Não pensei duas vezes e comprei. Como ainda estava no meio da
leitura de Abraham Lincoln: Caçador de Vampiros, deixei para
degustar as palavras de Verissimo depois, sem nenhum empecilho.
O
que me chamou a atenção no início foi que esse livro faz parte
de um projeto chamado 5 Dedos de Prosa. Embora eu ache estranha essa
mania que algumas editoras tem em fazer com que um escritor aja como
um operário do vernáculo, “forçando-o” a criar uma história a
partir de alguma temática qualquer (foge um pouco ao meu
conceito de liberdade criativa, mas sei que os tempos são outros e
romantismo não paga as contas), foi muito feliz dar ao polegar, o
incensado dedo opositor que tanta diferença fez na evolução do
Homo sapiens, a verve e a imaginação de Verissimo.
Usando
o conceito das teorias conspiratórias tão em voga desde o século
XX, um pouco de história da Arte, fábulas brasileiras,
religiosidade e mitologia, o livro cria um universo crível dentro um
thriller de espionagem, onde a primeira coisa que se faz é a
desconstrução da alucinação psicotrópica: dá-se a ilusão
primeira de que o narrador sem nome está sob o efeito do chá
alucinógeno servido por uma das personagens mais estranhamente
incríveis criadas por ele, Serena, a “índia dinamarquesa”, pois
o relato contado a ele por um sujeito eternamente embriagado, grande
e estrangeiro, parece coisa de um filme do Paul Greengrass com um
toque de LSD.
A
maneira brilhante que Verissimo usou para usar o polegar na história
faz com que a todo momento você se veja curioso para pescar as
referências que ele usa, desde o versículo da segunda carta de
Paulo aos Tessalonicenses à presença das Três Fúrias da mitologia
romana, da epidemia étnica ao afresco de Fra Angelico.

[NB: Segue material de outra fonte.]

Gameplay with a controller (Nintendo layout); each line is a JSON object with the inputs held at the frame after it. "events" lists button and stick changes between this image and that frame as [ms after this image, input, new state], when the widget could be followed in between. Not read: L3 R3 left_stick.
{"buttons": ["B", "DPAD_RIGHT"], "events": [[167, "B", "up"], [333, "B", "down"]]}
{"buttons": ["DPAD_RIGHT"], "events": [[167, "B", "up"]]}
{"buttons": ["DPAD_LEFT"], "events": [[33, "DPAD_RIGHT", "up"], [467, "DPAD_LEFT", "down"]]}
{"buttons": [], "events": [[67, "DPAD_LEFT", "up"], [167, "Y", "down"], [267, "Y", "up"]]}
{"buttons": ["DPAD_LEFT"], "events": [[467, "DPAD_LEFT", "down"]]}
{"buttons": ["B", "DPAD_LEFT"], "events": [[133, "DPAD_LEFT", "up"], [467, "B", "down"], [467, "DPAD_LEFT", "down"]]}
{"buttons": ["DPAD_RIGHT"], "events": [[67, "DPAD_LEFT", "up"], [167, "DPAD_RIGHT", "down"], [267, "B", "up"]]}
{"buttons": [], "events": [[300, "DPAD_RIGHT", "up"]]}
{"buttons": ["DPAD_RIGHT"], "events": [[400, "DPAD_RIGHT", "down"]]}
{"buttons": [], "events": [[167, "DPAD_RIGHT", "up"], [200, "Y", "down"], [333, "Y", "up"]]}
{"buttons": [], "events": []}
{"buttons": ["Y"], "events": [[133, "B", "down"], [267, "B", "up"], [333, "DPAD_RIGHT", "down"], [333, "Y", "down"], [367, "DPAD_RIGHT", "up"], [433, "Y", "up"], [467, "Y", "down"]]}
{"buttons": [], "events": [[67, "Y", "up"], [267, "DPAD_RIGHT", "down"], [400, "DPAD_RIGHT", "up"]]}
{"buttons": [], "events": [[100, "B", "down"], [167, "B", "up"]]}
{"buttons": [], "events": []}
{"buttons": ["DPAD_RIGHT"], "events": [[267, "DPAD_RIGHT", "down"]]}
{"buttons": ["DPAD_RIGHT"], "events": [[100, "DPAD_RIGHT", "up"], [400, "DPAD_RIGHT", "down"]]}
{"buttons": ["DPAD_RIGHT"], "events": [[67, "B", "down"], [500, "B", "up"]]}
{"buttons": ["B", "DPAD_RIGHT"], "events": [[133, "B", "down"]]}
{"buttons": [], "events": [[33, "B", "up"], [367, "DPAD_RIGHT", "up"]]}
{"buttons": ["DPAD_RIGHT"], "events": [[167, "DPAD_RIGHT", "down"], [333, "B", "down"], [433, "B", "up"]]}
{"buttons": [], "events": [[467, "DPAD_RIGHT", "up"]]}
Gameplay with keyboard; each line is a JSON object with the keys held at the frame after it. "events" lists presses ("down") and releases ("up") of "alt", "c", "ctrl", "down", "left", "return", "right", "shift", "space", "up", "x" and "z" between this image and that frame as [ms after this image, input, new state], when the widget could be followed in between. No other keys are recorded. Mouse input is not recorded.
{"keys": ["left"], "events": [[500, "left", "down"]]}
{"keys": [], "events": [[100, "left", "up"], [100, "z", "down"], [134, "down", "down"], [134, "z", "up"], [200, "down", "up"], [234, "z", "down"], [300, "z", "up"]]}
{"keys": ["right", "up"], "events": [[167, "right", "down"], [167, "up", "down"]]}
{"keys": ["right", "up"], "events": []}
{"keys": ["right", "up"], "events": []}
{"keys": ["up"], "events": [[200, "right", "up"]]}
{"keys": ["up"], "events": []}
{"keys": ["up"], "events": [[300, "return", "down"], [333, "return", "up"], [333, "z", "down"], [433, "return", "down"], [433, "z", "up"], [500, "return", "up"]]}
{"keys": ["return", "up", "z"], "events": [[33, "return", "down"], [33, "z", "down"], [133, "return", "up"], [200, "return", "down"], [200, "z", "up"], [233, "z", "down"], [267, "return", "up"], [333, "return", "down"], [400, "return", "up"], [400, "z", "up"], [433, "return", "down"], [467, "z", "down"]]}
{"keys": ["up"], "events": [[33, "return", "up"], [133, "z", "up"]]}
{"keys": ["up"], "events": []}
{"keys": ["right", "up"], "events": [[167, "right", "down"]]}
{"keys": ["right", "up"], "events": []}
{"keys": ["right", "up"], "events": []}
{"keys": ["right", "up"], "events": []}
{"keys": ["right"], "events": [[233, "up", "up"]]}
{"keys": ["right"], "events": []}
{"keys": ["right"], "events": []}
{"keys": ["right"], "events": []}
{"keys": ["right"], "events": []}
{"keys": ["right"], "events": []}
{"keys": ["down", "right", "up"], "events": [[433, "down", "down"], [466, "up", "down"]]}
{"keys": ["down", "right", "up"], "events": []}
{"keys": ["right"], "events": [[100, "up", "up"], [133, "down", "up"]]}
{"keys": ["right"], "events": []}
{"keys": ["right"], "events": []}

Tudo isso
embalado em um suspense que faz com que o leitor queira chegar logo
ao final, tarefa muito simples e prazerosa, pois é uma edição
curtinha, pra se ler em uma sentada.
O
opositor é uma crônica em forma de livro, onde os sabores dos sucos
tomados pelo narrador sem nome – caju, açaí, seriguela, buriti,
bacuri,patavá e sapiri – ilustram os atos em que a história se
divide, cada sabor sendo uma alegoria do desenrolar dos
acontecimentos. No final, resta apenas a água como simbolismo da
purificação e da verdade.
Todo
esse blablablá só pra dizer que adorei o livro... preciso ser mais
conciso da próxima vez.
O
opositor
Autor:
Luis Fernando Verissimo
Editora
Objetiva
140
páginas
Um comentário:
Mais uma vez você dá um show de erudição cinematográfica. Você adora cinema, cara! Eu também, mas n~]ao estou nem aí para diretores, atores, roteiras, o que fizeram e o que deixaram de fazer. Isso está no sangue. Adorei sua expressão "odiei com toda a hemoglobina da minha corrente sanguínea", Uau, de onde você tira essas coisas? São muito originais e espirituosas. Só por isso já vale a penas ler você. Mas, por que mesmo você odiou o Jô Soares? Não ficou claro. Quem substitui quem? Tá certo, eu sei, mas olha que o caso é passado que, embora recente, já sumiu da cabeça das pessoas (como sói acontece neste país).
Acho que tenho muita sorte de ter conhecido você e poder privar de seu intelecto. Você é o cara!